(Dataset entries)
^^^^
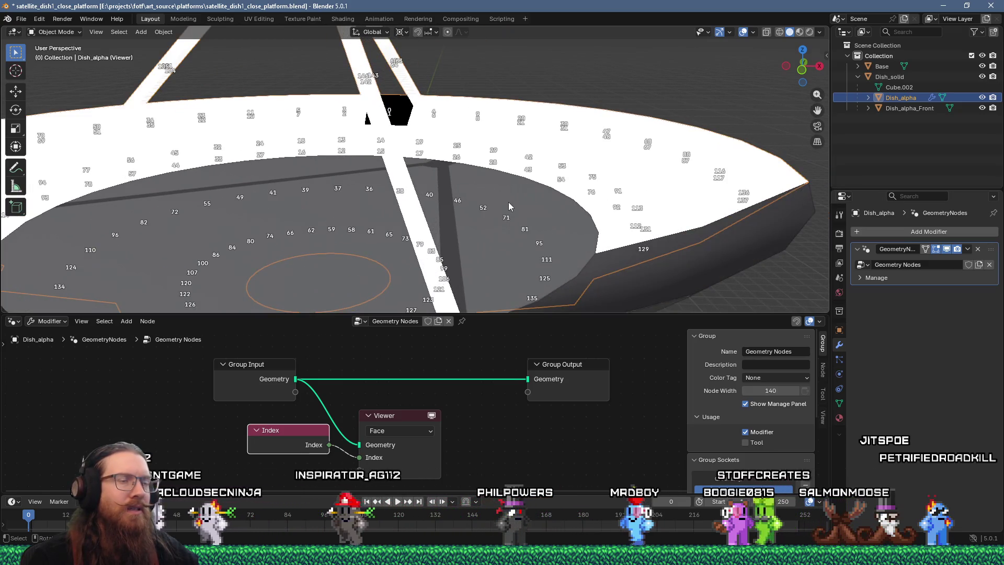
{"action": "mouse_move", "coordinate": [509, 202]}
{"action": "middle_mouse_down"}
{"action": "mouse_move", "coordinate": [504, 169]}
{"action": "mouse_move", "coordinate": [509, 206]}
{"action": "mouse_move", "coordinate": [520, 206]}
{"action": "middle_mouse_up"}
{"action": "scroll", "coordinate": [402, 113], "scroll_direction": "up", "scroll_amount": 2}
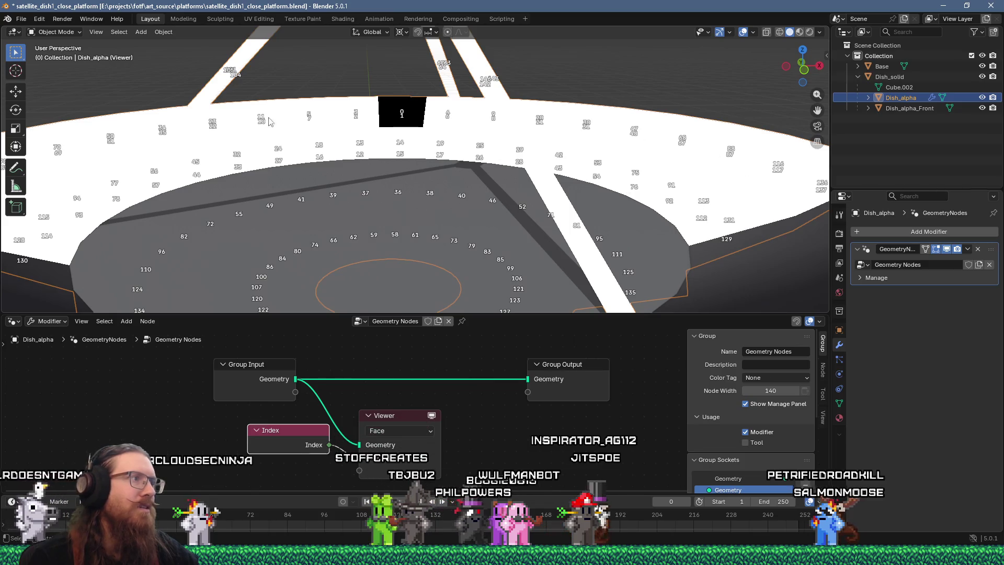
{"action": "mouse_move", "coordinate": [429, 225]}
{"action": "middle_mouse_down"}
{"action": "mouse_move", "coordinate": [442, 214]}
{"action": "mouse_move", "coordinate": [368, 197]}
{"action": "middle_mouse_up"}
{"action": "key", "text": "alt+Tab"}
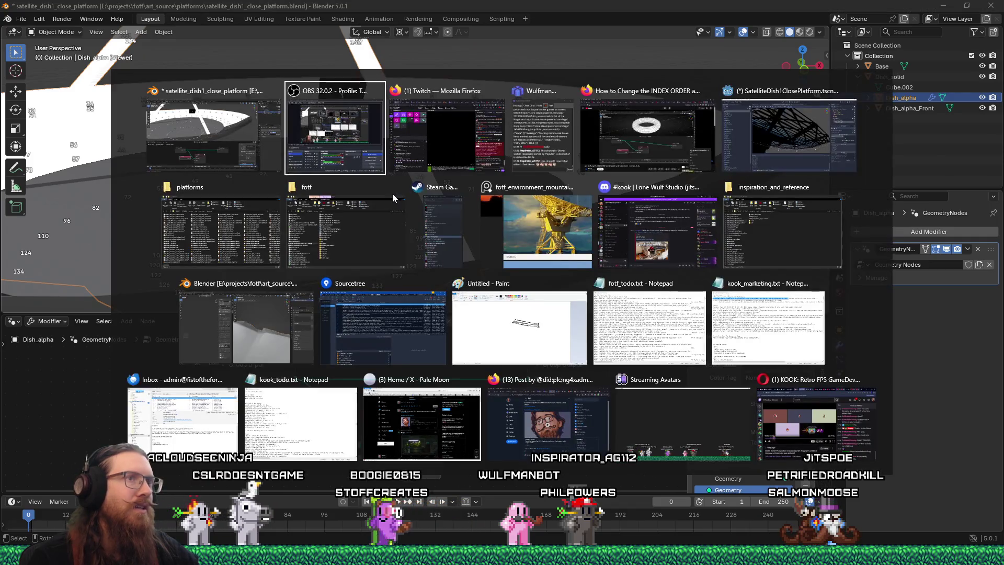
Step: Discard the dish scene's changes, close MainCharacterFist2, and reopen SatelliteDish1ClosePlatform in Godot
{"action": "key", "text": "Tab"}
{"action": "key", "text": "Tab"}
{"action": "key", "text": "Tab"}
^^^^
■ PROBLEM STATEMENT: Could you set down the records above exactly, skipping any picture?

■ ANSWER SPACE:
{"action": "mouse_move", "coordinate": [509, 202]}
{"action": "middle_mouse_down"}
{"action": "mouse_move", "coordinate": [504, 169]}
{"action": "mouse_move", "coordinate": [509, 206]}
{"action": "mouse_move", "coordinate": [520, 206]}
{"action": "middle_mouse_up"}
{"action": "scroll", "coordinate": [402, 113], "scroll_direction": "up", "scroll_amount": 2}
{"action": "mouse_move", "coordinate": [429, 225]}
{"action": "middle_mouse_down"}
{"action": "mouse_move", "coordinate": [442, 214]}
{"action": "mouse_move", "coordinate": [368, 197]}
{"action": "middle_mouse_up"}
{"action": "key", "text": "alt+Tab"}
Step: Discard the dish scene's changes, close MainCharacterFist2, and reopen SatelliteDish1ClosePlatform in Godot
{"action": "key", "text": "Tab"}
{"action": "key", "text": "Tab"}
{"action": "key", "text": "Tab"}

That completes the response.